Quite the adventure yesterday (for which I am likely now paying the price – my head is killing me). My photographer friend, K, took us out to what was once a bustling military school just outside of downtown. The campus is still used in part as a vocational school, but the rest is made up of numerous hulking shells of withered elegance.
The temperatures were just reaching into the twenties, and although the sun provided some added warmth, the minute we set foot on the creaking floor boards of one of the houses, the chill really set in. The downstairs rooms were largely whole, but the paint on the walls was badly chipped, creating a crackled finish throughout the home. Evidence of the rich colors once splashed on the walls indicated this place was once lively and bright.
Climbing up the narrow, rickety staircase (in four-inch heals, no less), a draft followed us onto the second floor. Here the rooms were in even worse shape. What had once been a feminine, pink bathroom was now strewn with shattered mirror shards and caked in a layer of dirt. The kitchen cupboards were all flung open as if someone had recently searched (fruitlessly) for a midnight snack. On the other side of the house, windows had been blown out completely, and the wind gusted about freely here. The whole shoot felt a little post-war, come to think of it.
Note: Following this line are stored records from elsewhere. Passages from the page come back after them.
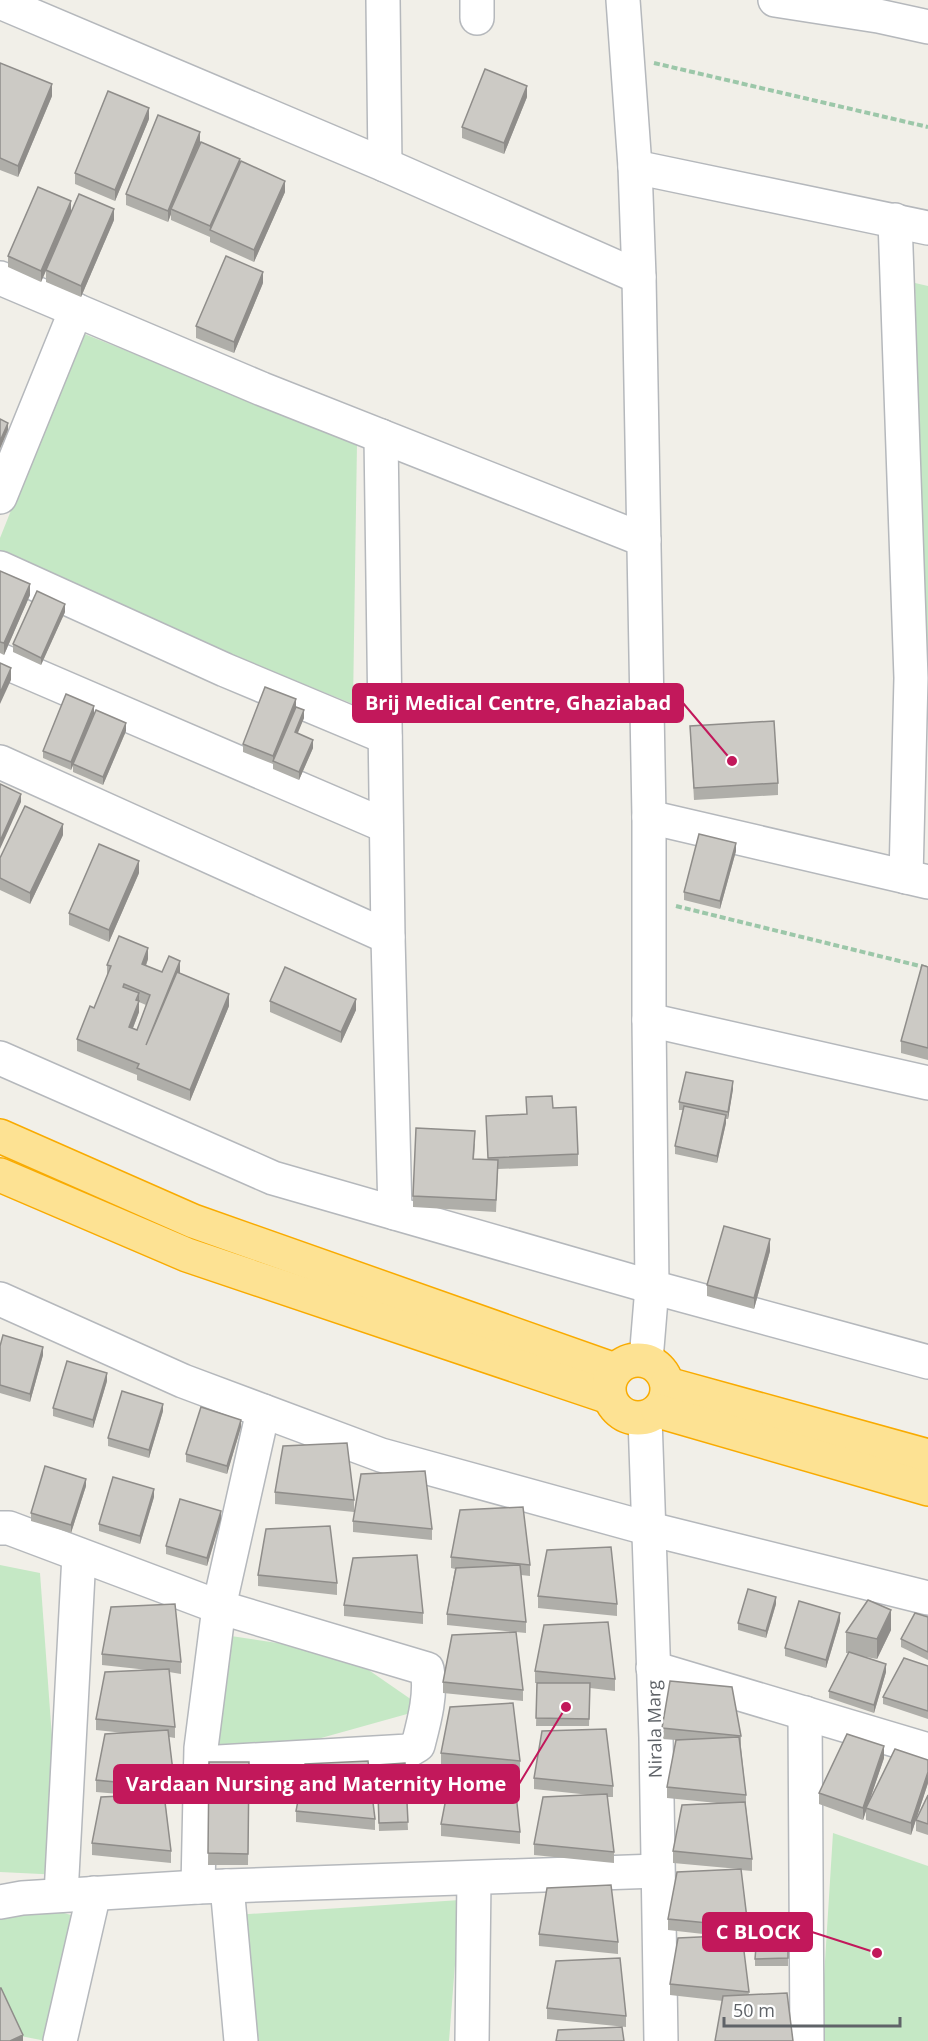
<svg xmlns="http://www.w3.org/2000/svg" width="928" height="2041" viewBox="0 0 928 2041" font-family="'Open Sans',sans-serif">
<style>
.green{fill:#c5e8c5}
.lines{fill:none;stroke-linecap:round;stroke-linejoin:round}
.minor-casing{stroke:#b5b8bc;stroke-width:36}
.highway-casing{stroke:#f9ab00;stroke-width:36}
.path{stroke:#9cc7a9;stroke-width:4;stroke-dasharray:6 3;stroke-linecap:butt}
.minor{stroke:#fff;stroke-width:33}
.highway{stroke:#fde293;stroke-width:33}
.wall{fill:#afaea9;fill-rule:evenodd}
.shaded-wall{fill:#8f8d8a}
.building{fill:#cccac5;stroke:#8f8d8a;stroke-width:1.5;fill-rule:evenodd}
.labels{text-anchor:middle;stroke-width:5;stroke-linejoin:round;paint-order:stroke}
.street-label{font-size:18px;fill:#5f6368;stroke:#fff}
.leader{fill:none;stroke:#c2185b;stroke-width:2}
.callout-dot{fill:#c2185b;stroke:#fff;stroke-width:2}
.callout{fill:#c2185b;stroke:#c2185b;stroke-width:2}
.callout-label{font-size:20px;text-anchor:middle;font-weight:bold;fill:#fff}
</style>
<rect width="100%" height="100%" fill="#f1efe8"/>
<g class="green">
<path d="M915,283L928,286V664H925Z"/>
<path d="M82,333L357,443L353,704L0,562V538Z"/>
<path d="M0,1565L40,1573L62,1875L0,1872Z"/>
<path d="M231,1636L344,1653L425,1709L296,1745L218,1744Z"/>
<path d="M833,1833L928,1866V2041H820Z"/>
<path d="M0,1894L81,1918L46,2041L0,2032Z"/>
<path d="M460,1900L449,2041H259L235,1915Z"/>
</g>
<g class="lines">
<g class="minor-casing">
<g id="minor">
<path d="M383,0L385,165"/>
<path d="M477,0V18"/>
<path d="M623,0L635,167L639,277L649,817V1020L652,1287L646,1360"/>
<path d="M775,0L878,16L928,27"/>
<path d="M0,2L385,165L639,277"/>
<path d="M635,167L928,228"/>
<path d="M895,220L911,678L906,877"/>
<path d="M0,278L262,389L644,540"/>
<path d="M381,436L388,937L395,1213"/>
<path d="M0,497L76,310"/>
<path d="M0,568L225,670L385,737"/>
<path d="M0,660L386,826"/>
<path d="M0,762L388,937"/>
<path d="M649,817L928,882"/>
<path d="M649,1020L928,1083"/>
<path d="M0,1058L273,1178L652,1287L928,1362"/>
<path d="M0,1299L183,1381L381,1455L650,1529L928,1598"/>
<path d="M645,1418L656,1738L661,2041"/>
<path d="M0,1528H9L219,1607L427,1669C432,1693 424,1722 418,1745L408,1751L201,1763"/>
<path d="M653,1668L928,1750"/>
<path d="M805,1713L807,2041"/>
<path d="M227,1886L241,2041"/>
<path d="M198,1887L201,1748L219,1607L263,1411"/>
<path d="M61,1895L79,1555"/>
<path d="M0,1902L22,1898L198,1887L657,1871"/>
<path d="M60,2041L94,1893"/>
<path d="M472,2041L474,1879"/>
</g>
</g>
<g class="highway-casing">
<g id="highway">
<path d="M0,1136L193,1221L615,1370"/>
<path d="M0,1175L187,1255L609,1397"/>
<circle cx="638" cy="1389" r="29"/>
<path d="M667,1384L928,1456"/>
<path d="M658,1411L928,1489"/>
</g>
</g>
<g class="path">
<path d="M654,63L928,127"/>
<path d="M676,906L928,968"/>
</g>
<use href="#minor" class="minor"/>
<use href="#highway" class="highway"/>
</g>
<g class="wall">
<path d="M0,63L52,96L18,177L0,170Z"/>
<path d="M527,97L504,154L462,138V127Z"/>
<path d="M149,119L115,201L75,184V173Z"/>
<path d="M200,143L240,164L285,192L254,262L210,242V237L171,220V214L168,222L126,205V194Z"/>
<path d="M71,213L41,282L8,267V256Z"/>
<path d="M114,220L81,297L46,282V270Z"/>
<path d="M263,283L234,353L196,338V326Z"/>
<path d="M0,571L30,595L4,655L0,653Z"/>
<path d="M65,612L41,665L13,652V644Z"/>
<path d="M296,707L304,718L297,733L313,748L299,780L273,769V764L243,752V744Z"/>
<path d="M94,714L71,770L43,758V751Z"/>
<path d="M690,726L778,783V795L694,800Z"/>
<path d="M126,731L103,785L73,772V764Z"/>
<path d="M63,835L30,904L0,890V858Z"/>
<path d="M736,851L720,909L684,900V892Z"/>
<path d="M139,873L109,942L69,925V913Z"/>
<path d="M148,959L146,966L162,972H180L179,973L229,1006L190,1101L137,1080V1075L77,1051V1039L94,1008L107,976V965ZM139,1002L146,1005L137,1030L133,1028L139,1012Z"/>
<path d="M928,967V1060L901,1053V1041Z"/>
<path d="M270,1001L356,1010L341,1043L270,1012Z"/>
<path d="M733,1089L728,1119H726V1123L717,1163L675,1154V1146L683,1110H679V1102Z"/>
<path d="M553,1108L578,1154V1166L498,1169L496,1212L413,1207V1196L475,1143L474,1159L488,1160L486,1116L526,1114Z"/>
<path d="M770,1251L754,1309L707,1296V1285Z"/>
<path d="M0,1346L43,1355L30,1402L0,1393Z"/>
<path d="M107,1381L93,1428L53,1416V1408Z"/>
<path d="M163,1411L149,1458L108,1446V1438Z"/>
<path d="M241,1427L227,1474L186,1462V1454Z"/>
<path d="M86,1486L71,1533L31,1521V1513Z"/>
<path d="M275,1492L354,1500V1512L275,1504Z"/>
<path d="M154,1497L140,1544L99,1531V1524Z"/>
<path d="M221,1519L207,1566L166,1554V1546Z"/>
<path d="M353,1521L432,1529V1540L353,1532Z"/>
<path d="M451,1557L530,1565V1576L521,1575L526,1622V1633L516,1632L523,1690V1701L443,1693V1682L516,1632L447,1625V1614L455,1569L451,1568Z"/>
<path d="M258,1575L337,1583V1595L258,1586Z"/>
<path d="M538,1596L617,1604V1616L538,1608Z"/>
<path d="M776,1604L766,1638L738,1630V1623Z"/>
<path d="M344,1605L423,1613V1624L344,1616Z"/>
<path d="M928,1617V1660L901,1647V1639Z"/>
<path d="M840,1621L826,1668L785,1656V1648Z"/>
<path d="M891,1630L877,1659L861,1656L886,1672L874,1713L829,1698V1691L849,1653H846V1632Z"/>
<path d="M102,1654L181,1662V1674L169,1672L175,1727V1738L169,1737L175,1788V1800L165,1799L171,1851V1863L92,1855V1843L131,1795L96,1792V1780L124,1733L96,1730V1719L148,1670L102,1665Z"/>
<path d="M928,1666V1719L883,1704V1697Z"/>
<path d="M535,1671L615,1679V1691L590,1688L589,1726H536L537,1683H535Z"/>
<path d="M662,1728L741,1736V1747L746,1795V1806L752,1859V1871L741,1870L748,1927V1938H742L749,1995L723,2001L670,1995V1984L721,1936L668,1930V1919L739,1869L673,1863V1851L717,1803L667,1798V1787L676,1740L662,1739Z"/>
<path d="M441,1753L520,1761V1772L441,1764Z"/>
<path d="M884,1758L868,1805L928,1760V1783L911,1835L866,1820V1810L863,1820L819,1804V1793Z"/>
<path d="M209,1762H249L248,1865H208Z"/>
<path d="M405,1763L408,1830L379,1831L377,1765Z"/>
<path d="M534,1778L613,1786V1797H607L614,1852V1863L534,1855V1844L590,1795L534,1789Z"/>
<path d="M928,1795V1835L916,1831V1820Z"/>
<path d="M296,1811L375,1819V1830L296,1822Z"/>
<path d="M441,1824L520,1832V1844L441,1836Z"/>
<path d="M788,1919V1966H755V1959Z"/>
<path d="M539,1934L618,1942V1954L539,1946Z"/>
<path d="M547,2008L626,2016V2027L547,2019Z"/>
</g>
<g class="shaded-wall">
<path d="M52,84V96L18,177V166Z"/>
<path d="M527,86V97L504,154V143Z"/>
<path d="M149,108V119L115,201V190Z"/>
<path d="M200,132V143L171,209V214L168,222V211Z"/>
<path d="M240,159V170L210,230V226Z"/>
<path d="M285,181V192L254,262V250Z"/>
<path d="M71,201V213L41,282V271Z"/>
<path d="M114,209V220L81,297V286Z"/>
<path d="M263,272V283L234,353V342Z"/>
<path d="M8,423V430L0,449V441Z"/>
<path d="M30,584V595L4,655V643Z"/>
<path d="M65,604V612L41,665V658Z"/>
<path d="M11,668V680L0,704V693Z"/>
<path d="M296,699V707L273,761V756Z"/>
<path d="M94,706V714L71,770V762Z"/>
<path d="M304,710V718L295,740V732Z"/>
<path d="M126,723V731L103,785V777Z"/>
<path d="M313,740V748L299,780V772Z"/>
<path d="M21,794V802L0,849V841Z"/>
<path d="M63,824V835L30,904V893Z"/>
<path d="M736,843V851L720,909V901Z"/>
<path d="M139,861V873L109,942V930Z"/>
<path d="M148,948V959L142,975V964Z"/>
<path d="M180,961V972L146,1056V1045Z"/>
<path d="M139,993V1012L129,1038V1027Z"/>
<path d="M229,994V1006L190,1101V1090Z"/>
<path d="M356,999V1010L341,1043V1032Z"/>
<path d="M733,1081V1089L728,1119V1112Z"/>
<path d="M726,1115V1123L717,1163V1156Z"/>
<path d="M770,1239V1251L754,1309V1298Z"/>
<path d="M43,1347V1355L30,1402V1394Z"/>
<path d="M107,1373V1381L93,1428V1420Z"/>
<path d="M163,1404V1411L149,1458V1450Z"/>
<path d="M241,1420V1427L227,1474V1466Z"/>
<path d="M86,1479V1486L71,1533V1525Z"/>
<path d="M154,1489V1497L140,1544V1536Z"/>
<path d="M221,1511V1519L207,1566V1558Z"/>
<path d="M776,1597V1604L766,1638V1631Z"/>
<path d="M891,1610V1630L877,1659V1639Z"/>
<path d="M840,1613V1621L826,1668V1660Z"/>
<path d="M886,1664V1672L874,1713V1705Z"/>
<path d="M884,1746V1758L863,1820V1808Z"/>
<path d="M928,1772V1783L911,1835V1823Z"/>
<path d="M23,2035V2041H10Z"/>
</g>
<g class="building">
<path d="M0,63L52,84L18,166L0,158Z"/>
<path d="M485,69L527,86L504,143L462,127Z"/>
<path d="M108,91L149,108L115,190L75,173Z"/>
<path d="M158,115L200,132L168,211L126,194Z"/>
<path d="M201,142L240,159L210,226L171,209Z"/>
<path d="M241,161L285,181L254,250L210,230Z"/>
<path d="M38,187L71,201L41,271L8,256Z"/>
<path d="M79,194L114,209L81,286L46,270Z"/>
<path d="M226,256L263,272L234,342L196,326Z"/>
<path d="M0,419L8,423L0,441Z"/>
<path d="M0,571L30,584L4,643L0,642Z"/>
<path d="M37,591L65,604L41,658L13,644Z"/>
<path d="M0,663L11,668L0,693Z"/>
<path d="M265,687L296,699L273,756L243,744Z"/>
<path d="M66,694L94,706L71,762L43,751Z"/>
<path d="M296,707L304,710L295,732L313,740L299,772L273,761Z"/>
<path d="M96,710L126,723L103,777L73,764Z"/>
<path d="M774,721L778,783L694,788L690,726Z"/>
<path d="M0,784L21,794L0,841Z"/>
<path d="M25,806L63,824L30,893L0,878V858Z"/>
<path d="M699,834L736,843L720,901L684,892Z"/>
<path d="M99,844L139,861L109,930L69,913Z"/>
<path d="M119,936L148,948L142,964L162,972L169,956L180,961L146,1045L177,972L229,994L190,1090L137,1068L139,1064L77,1039L90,1006L94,1008L111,966L107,965ZM124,984L150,995L137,1030L129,1027L139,1001L136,1000L139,993L123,987Z"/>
<path d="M922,965L928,967V1048L901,1041Z"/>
<path d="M285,967L356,999L341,1032L270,1001Z"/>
<path d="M686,1072L733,1081L728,1112L679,1102Z"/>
<path d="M552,1096L553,1108L576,1107L578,1154L488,1158L486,1116L527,1114L526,1097Z"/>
<path d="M684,1106L726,1115L717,1156L675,1146Z"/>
<path d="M416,1128L475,1131L473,1159L498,1160L496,1200L413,1196Z"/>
<path d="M724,1226L770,1239L754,1298L707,1285Z"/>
<path d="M3,1335L43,1347L30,1394L0,1385V1346Z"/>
<path d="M67,1361L107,1373L93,1420L53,1408Z"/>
<path d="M122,1391L163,1404L149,1450L108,1438Z"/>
<path d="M201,1407L241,1420L227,1466L186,1454Z"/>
<path d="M347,1443L354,1500L275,1492L283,1446Z"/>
<path d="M45,1466L86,1479L71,1525L31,1513Z"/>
<path d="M425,1471L432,1529L353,1521L361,1474Z"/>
<path d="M113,1477L154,1489L140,1536L99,1524Z"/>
<path d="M180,1499L221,1511L207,1558L166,1546Z"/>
<path d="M523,1507L530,1565L451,1557L460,1510Z"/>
<path d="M330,1526L337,1583L258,1575L266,1529Z"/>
<path d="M611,1547L617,1604L538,1596L547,1550Z"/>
<path d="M417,1555L423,1613L344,1605L353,1558Z"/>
<path d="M520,1565L526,1622L447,1614L456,1568Z"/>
<path d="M748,1589L776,1597L766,1631L738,1623Z"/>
<path d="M868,1600L891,1610L877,1639L846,1632Z"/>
<path d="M799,1601L840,1613L826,1660L785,1648Z"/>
<path d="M175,1604L181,1662L102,1654L111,1607Z"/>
<path d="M915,1613L928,1617V1652L901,1639Z"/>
<path d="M608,1622L615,1679L535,1671L544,1625Z"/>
<path d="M516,1632L523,1690L443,1682L452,1635Z"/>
<path d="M849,1652L886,1664L874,1705L829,1691Z"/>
<path d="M904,1658L928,1666V1711L883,1697Z"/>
<path d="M169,1669L175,1727L96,1719L105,1672Z"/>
<path d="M670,1681L732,1687L741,1736L662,1728Z"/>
<path d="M537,1683H590L589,1719L536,1718Z"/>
<path d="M513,1703L520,1761L441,1753L450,1707Z"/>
<path d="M606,1729L613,1786L534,1778L542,1731Z"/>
<path d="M168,1730L175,1788L96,1780L105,1734Z"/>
<path d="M847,1734L884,1746L863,1808L819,1793Z"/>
<path d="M739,1737L746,1795L667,1787L676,1740Z"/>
<path d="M895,1749L928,1760V1772L911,1823L866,1808Z"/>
<path d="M368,1761L375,1819L296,1811L305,1764Z"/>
<path d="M209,1762H249L248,1854L208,1853Z"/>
<path d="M405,1763L408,1822L379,1823L377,1765Z"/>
<path d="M514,1775L520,1832L441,1824L450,1778Z"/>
<path d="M164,1794L171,1851L92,1843L101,1797Z"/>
<path d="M607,1794L614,1852L534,1844L543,1797Z"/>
<path d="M928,1795V1824L916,1820Z"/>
<path d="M745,1802L752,1859L673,1851L682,1805Z"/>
<path d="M741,1869L748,1927L668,1919L677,1872Z"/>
<path d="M611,1885L618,1942L539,1934L547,1888Z"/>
<path d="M788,1919V1958L755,1959L758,1923Z"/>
<path d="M742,1935L749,1992L670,1984L678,1938Z"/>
<path d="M620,1958L626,2016L547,2008L556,1961Z"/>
<path d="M0,1988H1L23,2035L10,2041H0Z"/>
<path d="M787,1993L793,2041H715L723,1996Z"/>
<path d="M622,2027L624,2041H556L558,2030Z"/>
</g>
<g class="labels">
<g class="street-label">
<text transform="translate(655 1729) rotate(-91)" y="6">Nirala Marg</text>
</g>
</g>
<path class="leader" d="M732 761L683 703M566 1707L519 1784M877 1953L812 1932"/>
<g class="callout-dot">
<circle cx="732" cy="761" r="6"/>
<circle cx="566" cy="1707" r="6"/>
<circle cx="877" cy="1953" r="6"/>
</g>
<g class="callout">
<rect x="353" y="684" width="330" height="38" rx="6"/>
<rect x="114" y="1765" width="405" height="38" rx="6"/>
<rect x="703" y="1913" width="109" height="38" rx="6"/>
</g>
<g class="callout-label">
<text x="518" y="710">Brij Medical Centre, Ghaziabad</text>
<text x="316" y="1791">Vardaan Nursing and Maternity Home</text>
<text x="758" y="1939">C BLOCK</text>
</g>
<path d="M724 2017v9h176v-9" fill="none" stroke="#5f6368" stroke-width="3"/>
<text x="733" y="2017" font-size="18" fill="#5f6368" stroke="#ffffff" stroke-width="4.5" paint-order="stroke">50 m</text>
</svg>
When our numb fingers and red noses could take no more, we fled to Franklin Park Conservatory to shoot a completely different type of portrait. But the Fort Hayes images are my favorites – dark and borderline surreal, mysterious and lovely. They capture exquisitly the way that house felt. Looking forward to shooting here with Kevin again in March, when he’ll be bringing in a couple other photographers and models for an afternoon of photospelunking.